[Opening Material provided section]

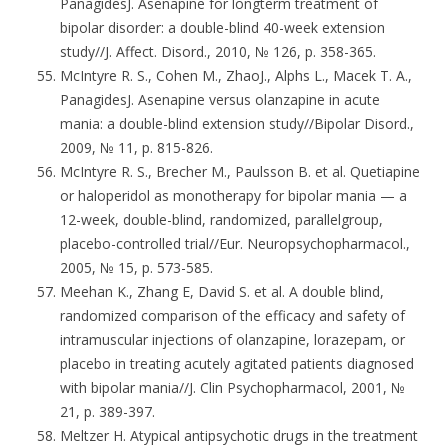
PanagidesJ. Asenapine for longterm treatment of
bipolar disorder: a double-blind 40-week extension
study//J. Affect. Disord., 2010, № 126, p. 358-365.
McIntyre R. S., Cohen M., ZhaoJ., Alphs L., Macek T. A.,
PanagidesJ. Asenapine versus olanzapine in acute
mania: a double-blind extension study//Bipolar Disord.,
2009, № 11, p. 815-826.
McIntyre R. S., Brecher M., Paulsson B. et al. Quetiapine
or haloperidol as monotherapy for bipolar mania — a
12-week, double-blind, randomized, parallelgroup,
placebo-controlled trial//Eur. Neuropsychopharmacol.,
2005, № 15, p. 573-585.
Meehan K., Zhang E, David S. et al. A double blind,
randomized comparison of the efficacy and safety of
intramuscular injections of olanzapine, lorazepam, or
placebo in treating acutely agitated patients diagnosed
with bipolar mania//J. Clin Psychopharmacol, 2001, №
21, p. 389-397.
Meltzer H. Atypical antipsychotic drugs in the treatment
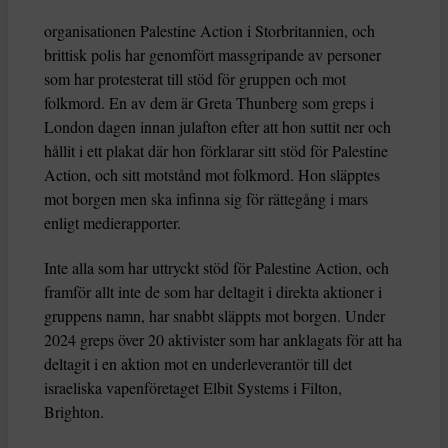
organisationen Palestine Action i Storbritannien, och
brittisk polis har genomfört massgripande av personer
som har protesterat till stöd för gruppen och mot
folkmord. En av dem är Greta Thunberg som greps i
London dagen innan julafton efter att hon suttit ner och
hållit i ett plakat där hon förklarar sitt stöd för Palestine
Action, och sitt motstånd mot folkmord. Hon släpptes
mot borgen men ska infinna sig för rättegång i mars
enligt medierapporter.
Inte alla som har uttryckt stöd för Palestine Action, och
framför allt inte de som har deltagit i direkta aktioner i
gruppens namn, har snabbt släppts mot borgen. Under
2024 greps över 20 aktivister som har anklagats för att ha
deltagit i en aktion mot en underleverantör till det
israeliska vapenföretaget Elbit Systems i Filton,
Brighton.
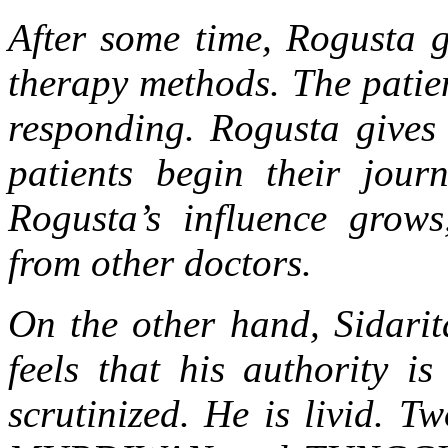
After some time, Rogusta ge
therapy methods. The patient
responding. Rogusta gives
patients begin their jour
Rogusta’s influence grows,
from other doctors.
On the other hand, Sidarita
feels that his authority i
scrutinized. He is livid. T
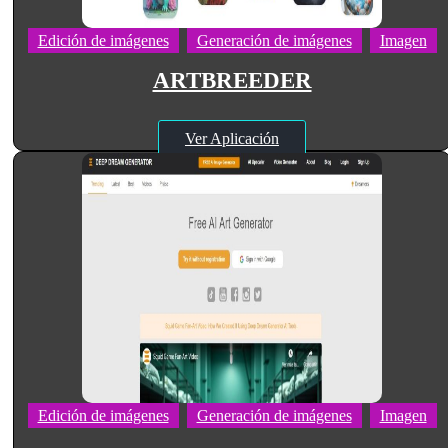
Edición de imágenes
Generación de imágenes
Imagen
ARTBREEDER
Ver Aplicación
Edición de imágenes
Generación de imágenes
Imagen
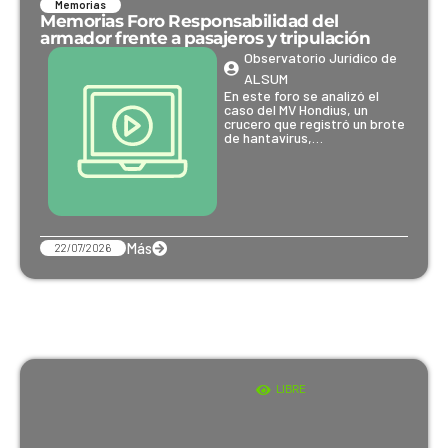
Memorias
Memorias Foro Responsabilidad del
armador frente a pasajeros y tripulación
Observatorio Jurídico de
ALSUM
En este foro se analizó el
caso del MV Hondius, un
crucero que registró un brote
de hantavirus,…
Más
22/07/2026
LIBRE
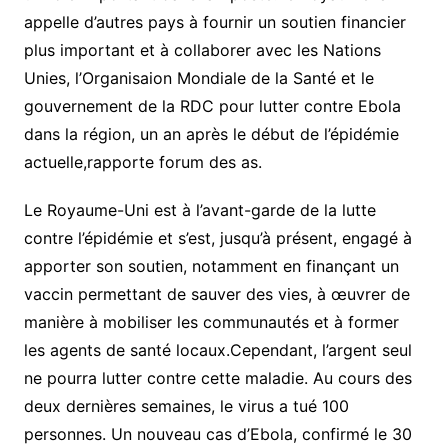
appelle d’autres pays à fournir un soutien financier
plus important et à collaborer avec les Nations
Unies, l’Organisaion Mondiale de la Santé et le
gouvernement de la RDC pour lutter contre Ebola
dans la région, un an après le début de l’épidémie
actuelle,rapporte forum des as.
Le Royaume-Uni est à l’avant-garde de la lutte
contre l’épidémie et s’est, jusqu’à présent, engagé à
apporter son soutien, notamment en finançant un
vaccin permettant de sauver des vies, à œuvrer de
manière à mobiliser les communautés et à former
les agents de santé locaux.Cependant, l’argent seul
ne pourra lutter contre cette maladie. Au cours des
deux dernières semaines, le virus a tué 100
personnes. Un nouveau cas d’Ebola, confirmé le 30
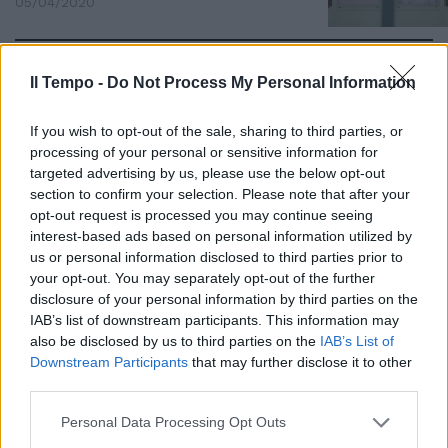
05/04/2020
STRUTTURE IN GINOCCHIO
Il Tempo -
Do Not Process My Personal Information
Coronavirus, a Roma le case di
riposo vanno verso il collasso
If you wish to opt-out of the sale, sharing to third parties, or
31/03/2020
processing of your personal or sensitive information for
targeted advertising by us, please use the below opt-out
section to confirm your selection. Please note that after your
CASTELLI ROMANI
opt-out request is processed you may continue seeing
Scoperte case di riposo abusive
interest-based ads based on personal information utilized by
con farmaci e alimenti scaduti
us or personal information disclosed to third parties prior to
your opt-out. You may separately opt-out of the further
08/03/2020
disclosure of your personal information by third parties on the
IAB’s list of downstream participants. This information may
L'APPELLO
also be disclosed by us to third parties on the
IAB’s List of
Downstream Participants
that may further disclose it to other
M5s, ci aiutate sulle telecamere
third parties.
negli asili?
25/11/2019
Personal Data Processing Opt Outs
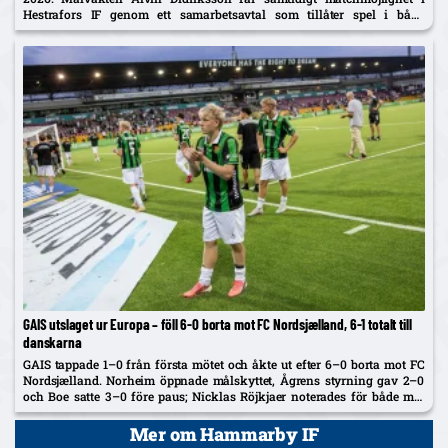
Hestrafors IF genom ett samarbetsavtal som tillåter spel i båda
klubbarna.
GAIS utslaget ur Europa – föll 6-0 borta mot FC Nordsjælland, 6-1 totalt till
danskarna
GAIS tappade 1–0 från första mötet och åkte ut efter 6–0 borta mot FC
Nordsjælland. Norheim öppnade målskyttet, Ågrens styrning gav 2–0
och Boe satte 3–0 före paus; Nicklas Röjkjaer noterades för både mål
och assist.
Mer om Hammarby IF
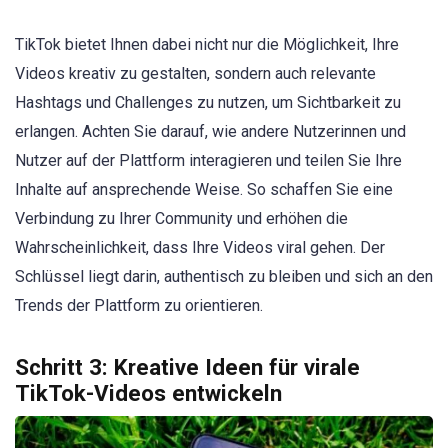
TikTok bietet Ihnen dabei nicht nur die Möglichkeit, Ihre
Videos kreativ zu gestalten, sondern auch relevante
Hashtags und Challenges zu nutzen, um Sichtbarkeit zu
erlangen. Achten Sie darauf, wie andere Nutzerinnen und
Nutzer auf der Plattform interagieren und teilen Sie Ihre
Inhalte auf ansprechende Weise. So schaffen Sie eine
Verbindung zu Ihrer Community und erhöhen die
Wahrscheinlichkeit, dass Ihre Videos viral gehen. Der
Schlüssel liegt darin, authentisch zu bleiben und sich an den
Trends der Plattform zu orientieren.
Schritt 3: Kreative Ideen für virale
TikTok-Videos entwickeln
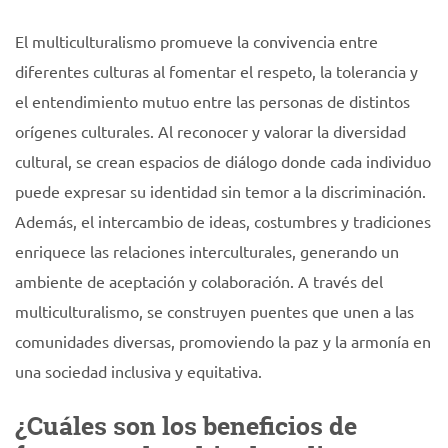
El multiculturalismo promueve la convivencia entre
diferentes culturas al fomentar el respeto, la tolerancia y
el entendimiento mutuo entre las personas de distintos
orígenes culturales. Al reconocer y valorar la diversidad
cultural, se crean espacios de diálogo donde cada individuo
puede expresar su identidad sin temor a la discriminación.
Además, el intercambio de ideas, costumbres y tradiciones
enriquece las relaciones interculturales, generando un
ambiente de aceptación y colaboración. A través del
multiculturalismo, se construyen puentes que unen a las
comunidades diversas, promoviendo la paz y la armonía en
una sociedad inclusiva y equitativa.
¿Cuáles son los beneficios de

[Closing Material provided section]

_Assignment_. Every entry, word for word, should be given again; the pictures are not part of the copy.

_Reply to the task_.
PanagidesJ. Asenapine for longterm treatment of
bipolar disorder: a double-blind 40-week extension
study//J. Affect. Disord., 2010, № 126, p. 358-365.
McIntyre R. S., Cohen M., ZhaoJ., Alphs L., Macek T. A.,
PanagidesJ. Asenapine versus olanzapine in acute
mania: a double-blind extension study//Bipolar Disord.,
2009, № 11, p. 815-826.
McIntyre R. S., Brecher M., Paulsson B. et al. Quetiapine
or haloperidol as monotherapy for bipolar mania — a
12-week, double-blind, randomized, parallelgroup,
placebo-controlled trial//Eur. Neuropsychopharmacol.,
2005, № 15, p. 573-585.
Meehan K., Zhang E, David S. et al. A double blind,
randomized comparison of the efficacy and safety of
intramuscular injections of olanzapine, lorazepam, or
placebo in treating acutely agitated patients diagnosed
with bipolar mania//J. Clin Psychopharmacol, 2001, №
21, p. 389-397.
Meltzer H. Atypical antipsychotic drugs in the treatment
organisationen Palestine Action i Storbritannien, och
brittisk polis har genomfört massgripande av personer
som har protesterat till stöd för gruppen och mot
folkmord. En av dem är Greta Thunberg som greps i
London dagen innan julafton efter att hon suttit ner och
hållit i ett plakat där hon förklarar sitt stöd för Palestine
Action, och sitt motstånd mot folkmord. Hon släpptes
mot borgen men ska infinna sig för rättegång i mars
enligt medierapporter.
Inte alla som har uttryckt stöd för Palestine Action, och
framför allt inte de som har deltagit i direkta aktioner i
gruppens namn, har snabbt släppts mot borgen. Under
2024 greps över 20 aktivister som har anklagats för att ha
deltagit i en aktion mot en underleverantör till det
israeliska vapenföretaget Elbit Systems i Filton,
Brighton.
After some time, Rogusta ge
therapy methods. The patient
responding. Rogusta gives
patients begin their jour
Rogusta’s influence grows,
from other doctors.
On the other hand, Sidarita
feels that his authority i
scrutinized. He is livid. T
Edición de imágenes
Generación de imágenes
Imagen
ARTBREEDER
Ver Aplicación
Edición de imágenes
Generación de imágenes
Imagen
Memorias
Memorias Foro Responsabilidad del
armador frente a pasajeros y tripulación
Observatorio Jurídico de
ALSUM
En este foro se analizó el
caso del MV Hondius, un
crucero que registró un brote
de hantavirus,…
Más
22/07/2026
LIBRE
appelle d’autres pays à fournir un soutien financier
plus important et à collaborer avec les Nations
Unies, l’Organisaion Mondiale de la Santé et le
gouvernement de la RDC pour lutter contre Ebola
dans la région, un an après le début de l’épidémie
actuelle,rapporte forum des as.
Le Royaume-Uni est à l’avant-garde de la lutte
contre l’épidémie et s’est, jusqu’à présent, engagé à
apporter son soutien, notamment en finançant un
vaccin permettant de sauver des vies, à œuvrer de
manière à mobiliser les communautés et à former
les agents de santé locaux.Cependant, l’argent seul
ne pourra lutter contre cette maladie. Au cours des
deux dernières semaines, le virus a tué 100
personnes. Un nouveau cas d’Ebola, confirmé le 30
05/04/2020
STRUTTURE IN GINOCCHIO
Il Tempo -
Do Not Process My Personal Information
Coronavirus, a Roma le case di
riposo vanno verso il collasso
If you wish to opt-out of the sale, sharing to third parties, or
31/03/2020
processing of your personal or sensitive information for
targeted advertising by us, please use the below opt-out
section to confirm your selection. Please note that after your
CASTELLI ROMANI
opt-out request is processed you may continue seeing
Scoperte case di riposo abusive
interest-based ads based on personal information utilized by
con farmaci e alimenti scaduti
us or personal information disclosed to third parties prior to
your opt-out. You may separately opt-out of the further
08/03/2020
disclosure of your personal information by third parties on the
IAB’s list of downstream participants. This information may
L'APPELLO
also be disclosed by us to third parties on the
IAB’s List of
Downstream Participants
that may further disclose it to other
M5s, ci aiutate sulle telecamere
third parties.
negli asili?
25/11/2019
Personal Data Processing Opt Outs
Hestrafors IF genom ett samarbetsavtal som tillåter spel i båda
klubbarna.
GAIS utslaget ur Europa – föll 6-0 borta mot FC Nordsjælland, 6-1 totalt till
danskarna
GAIS tappade 1–0 från första mötet och åkte ut efter 6–0 borta mot FC
Nordsjælland. Norheim öppnade målskyttet, Ågrens styrning gav 2–0
och Boe satte 3–0 före paus; Nicklas Röjkjaer noterades för både mål
och assist.
Mer om Hammarby IF
TikTok bietet Ihnen dabei nicht nur die Möglichkeit, Ihre
Videos kreativ zu gestalten, sondern auch relevante
Hashtags und Challenges zu nutzen, um Sichtbarkeit zu
erlangen. Achten Sie darauf, wie andere Nutzerinnen und
Nutzer auf der Plattform interagieren und teilen Sie Ihre
Inhalte auf ansprechende Weise. So schaffen Sie eine
Verbindung zu Ihrer Community und erhöhen die
Wahrscheinlichkeit, dass Ihre Videos viral gehen. Der
Schlüssel liegt darin, authentisch zu bleiben und sich an den
Trends der Plattform zu orientieren.
Schritt 3: Kreative Ideen für virale
TikTok-Videos entwickeln
El multiculturalismo promueve la convivencia entre
diferentes culturas al fomentar el respeto, la tolerancia y
el entendimiento mutuo entre las personas de distintos
orígenes culturales. Al reconocer y valorar la diversidad
cultural, se crean espacios de diálogo donde cada individuo
puede expresar su identidad sin temor a la discriminación.
Además, el intercambio de ideas, costumbres y tradiciones
enriquece las relaciones interculturales, generando un
ambiente de aceptación y colaboración. A través del
multiculturalismo, se construyen puentes que unen a las
comunidades diversas, promoviendo la paz y la armonía en
una sociedad inclusiva y equitativa.
¿Cuáles son los beneficios de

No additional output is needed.